If you don’t get the water off the roof there’s a good chance that it is going to find its way into your building. It has to go somewhere and you can’t depend on evaporation to solve the problem. Proper drainage is prerequisite for roof design.
The more penetrations you have on a rooftop the greater likelihood that water is going to find its way through. Designers need to eliminate all unnecessary penetrations and for those that remain, there needs to be some common sense applied to their shape and positioning. Conduit placed so close together they cannot be individually flashed, angle iron and other red iron penetrations that require the use of a pitch pan to seal them are leaks just waiting to happen.
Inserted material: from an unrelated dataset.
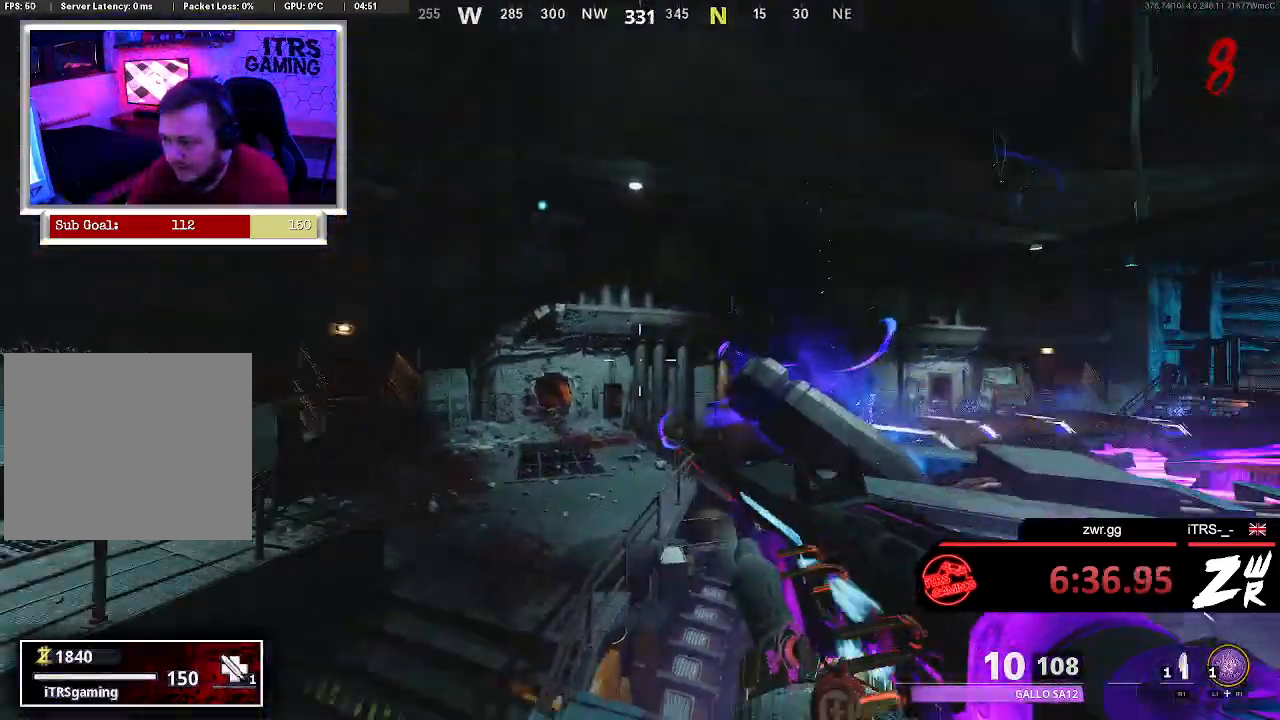
{"buttons": ["L2"], "left_stick": "center", "right_stick": "up", "events": [[67, "CROSS", "up"], [67, "left_stick", "down-right"], [67, "right_stick", "center"], [367, "right_stick", "up"], [400, "L2", "down"], [500, "left_stick", "center"]]}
HVAC equipment can be the frustrating source of water entry. The condensate pans can often plug up or rust out allowing for leaks in the building when it’s not even raining. And, these units are often accompanied by pitch pans to seal the power and cooling lines.
Walls and Facades
It is not uncommon for cracks in the exterior walls or exposed masonry above the roof line to permit water into the building. It is not easy to diagnose and sometimes even harder to convince the building owner that there is nothing wrong with his or her roof.
Maintenance personnel and service technicians for the variety of HVAC and other penetrations that may find their way on the rooftop are notorious offenders. Unintended damage is a common cause of leaks. Tool boxes, HVAC panels, carts and window washing equipment are just a few of the sources to cuts and punctures in membrane roof systems.
Workmanship ranks high on the list of unintended leaks. Improper installation of the materials, poor sealing or faulty seaming seem to create the most common sources of leaks. It takes a craftsman to install today’s materials I haven’t seem a system that is entirely “roofer proof”.
Apart from the selection of high quality materials, the roof contractor will be the principal factor that determines whether or not your roof system performs leak free. The idea that the lowest price wins can often come back and haunt an owner. Even the best are not perfect but ensuring that the contractor installing the roof system is truly skilled, licensed and authorized by the materials manufacturer should be paramount in your decision making process. Spending a little more for exceptional materials and workmanship can reap huge benefits many, many years down the road.